When asked about the most expensive oil grade out there, those working in the oil industry are caught blindsided because there’s no easy way to answer this question.
The price of crude oil is determined by its physical characteristics (low-density, low-sulphur grade blends generally cost more, but there are several exceptions to this rule), classic supply-demand conditions, distance from main marketing outlets and trading hubs, potential risks and general market sentiment.
To make matters even more complicated, speculation plays a major part in price-setting, since the volume of futures trading significantly exceeds that of physical volumes.
So it is possible to pinpoint the world’s most expensive oil?
First, it’s helpful to start by identifying the cheapest crude on the market today. Oil traders often receive offers to buy unknown grades from countries that one could never even associate with oil production, so it’s sensible to focus on established oil grades, for their price development is much easier to follow. Western Canadian Select, a basket of the heavy tar sands coming from Alberta, traded with a $30 per barrel discount to West Texas Intermediate (WTI) in December. Pipeline bottlenecks were the most important factor behind such a massive discount, after the closure of Transcanada’s Keystone pipeline between Alberta and Oklahoma due to leaking in South Dakota and Enbridge’s rationing of its Edmonton-Wisconsin pipeline.
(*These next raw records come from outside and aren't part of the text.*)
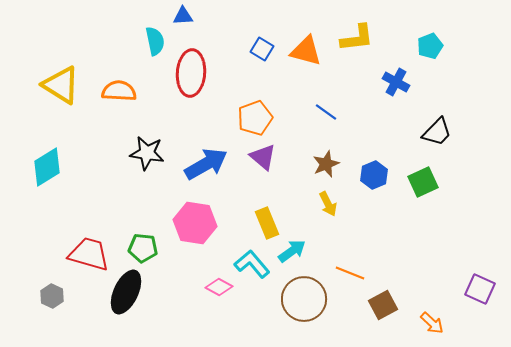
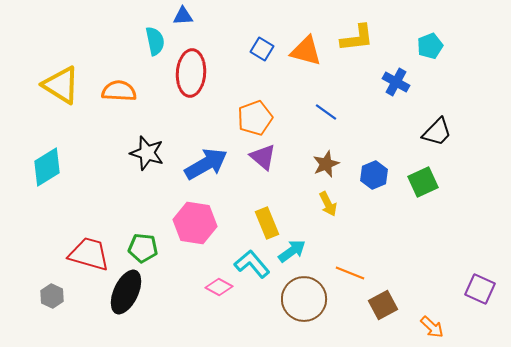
black star: rotated 8 degrees clockwise
orange arrow: moved 4 px down
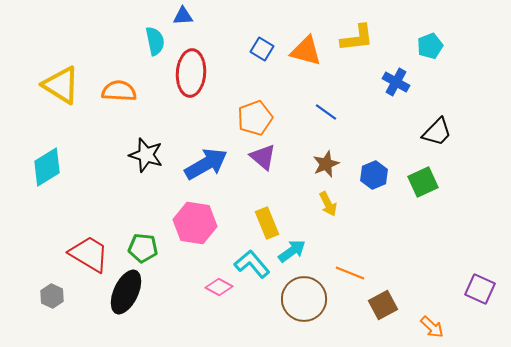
black star: moved 1 px left, 2 px down
red trapezoid: rotated 15 degrees clockwise
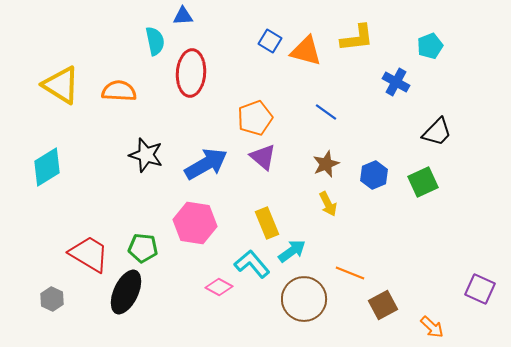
blue square: moved 8 px right, 8 px up
gray hexagon: moved 3 px down
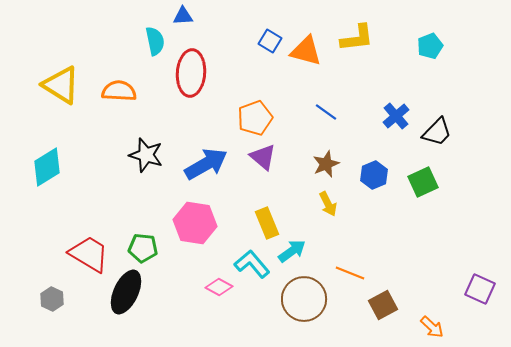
blue cross: moved 34 px down; rotated 20 degrees clockwise
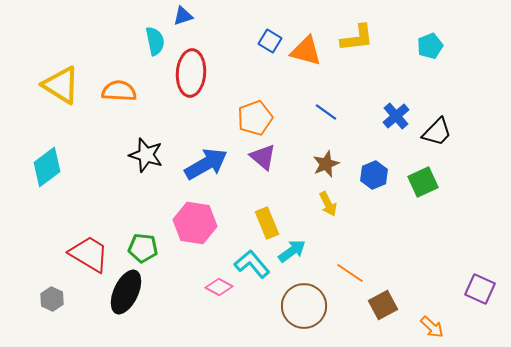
blue triangle: rotated 15 degrees counterclockwise
cyan diamond: rotated 6 degrees counterclockwise
orange line: rotated 12 degrees clockwise
brown circle: moved 7 px down
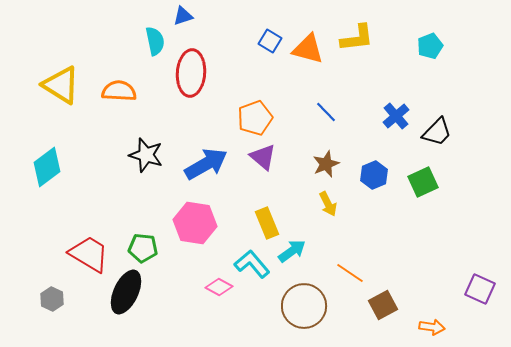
orange triangle: moved 2 px right, 2 px up
blue line: rotated 10 degrees clockwise
orange arrow: rotated 35 degrees counterclockwise
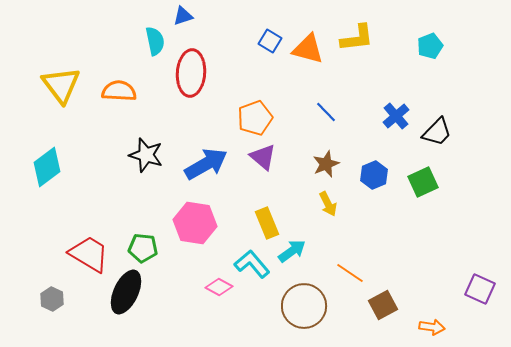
yellow triangle: rotated 21 degrees clockwise
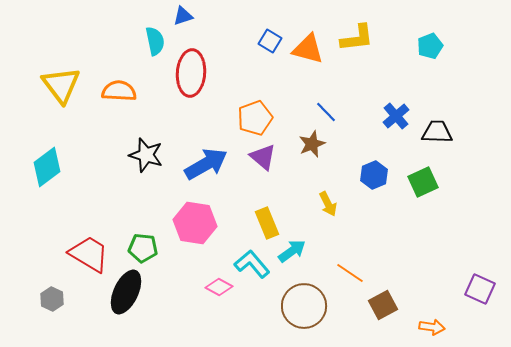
black trapezoid: rotated 132 degrees counterclockwise
brown star: moved 14 px left, 20 px up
Pipeline bottlenecking isn’t unique or specifically related to Canada. The U.S. benchmark WTI traded at a significant discount to Brent due to oversupply-induced bottlenecking against the background of the U.S. crude market transforming from a south-to-north crude flow-based system to a north-to-south one. Thus, one might infer that availability plays an important role in the value-setting of crude grades—seaborne grades usually take advantage over inland ones because they are easier to move.
Generally, the less refining a crude grade needs, the more expensive it will be, so light and sweet grades should be more expensive.
Saudi Arabia’s pricing practices reflect the way sweeter grades are valued higher than heavier ones. Every month, Saudi Aramco announces its official selling price for next-month loading cargoes, in the form of a differential to be used against Oman/Dubai (for Asian supplies) or first-month Brent futures (for supplies to Northwestern Europe and the Mediterranean). Arab Heavy (27.4° API, 2.8 percent Sulphur) is generally traded at a discount to both Brent and Oman/Dubai, whilst Arab Extra Light (38.4° API, 1.2 percent Sulphur) is traded at a premium. Needless to say, the recently added Arab Super Light (49° API, 0.1 percent Sulphur) that’s specifically marketed for Asian buyers comes on average with a hefty $3-4 per barrel premium.
Taking into consideration the above-mentioned facts, you might be amazed to discover that the world’s most expensive oil is Malaysian.
Tapis, the Malaysian crude benchmark traded in Singapore, has for a long time held the title of the world’s most expensive grade. Its lightness (43-45° API) and extremely low Sulphur content (0.04 percent) make for a highly valuable refining asset. At the time of writing it had broken the much-hyped $70 market.
However, having started production in 1979, Tapis has been falling since 1998 and its current production of 200,000 bpd is half of what it was 20 years ago. Hence, the most expensive oil grades now are Kikeh (35° API, 0.1 percent Sulphur), Miri Light (36.3° API, 0.08 percent Sulphur) and Kimanis (38.6° API, 0.06 percent Sulphur), currently trading at $4 per barrel premium to Dated Brent (in December 2017, they’ve oscillated in the +$4-4.50 per barrel premium interval).
In many ways, the Malaysian grades’ remoteness created this demand for them – Australian and Southeast Asian refiners are willing to pay the extra premium to have the crudes sooner than to wait for Brent (similar quality characteristics) or other grades to arrive there.
It’s important to remember that the current situation and market conditions don’t necessarily mean they’re long term. Current market conditions are in many ways influenced by OPEC’s November 2016 decision to cut oil production worth 1.2 million barrels per day. An overwhelming majority of this cut affected sour production—in fact, more than 90 percent of the production cuts related to high-sulfur grades. As a consequence, crude differentials between sweet-light crudes and sour-heavy crudes narrowed, all the more so as major oil-producing nations not participating in the OPEC deal—namely the United States, Nigeria and Libya—ramped up sweet production in 2016-2017.
By January 2020, when the International Maritime Organization’s (IMO) new bunker fuel requirements take effect, sweet light crude should pull substantially away from heavier grades, regardless how the OPEC deal works out. The IMO suggests that from 2020 onward, bunker fuel should contain max. 0.5 percent Sulphur (compared to the max. 3.5 percent specification currently in vigor), which would adversely affect fuel oil demand and high fuel-oil yielding grades. Since vacuum residue accounts for more than third of the Mexican Maya or Venezuelan Merey yields, we should see a further widening of differentials. These changes will most likely leave Malaysian grades unaffected, but will likely cause a stir or two for the others.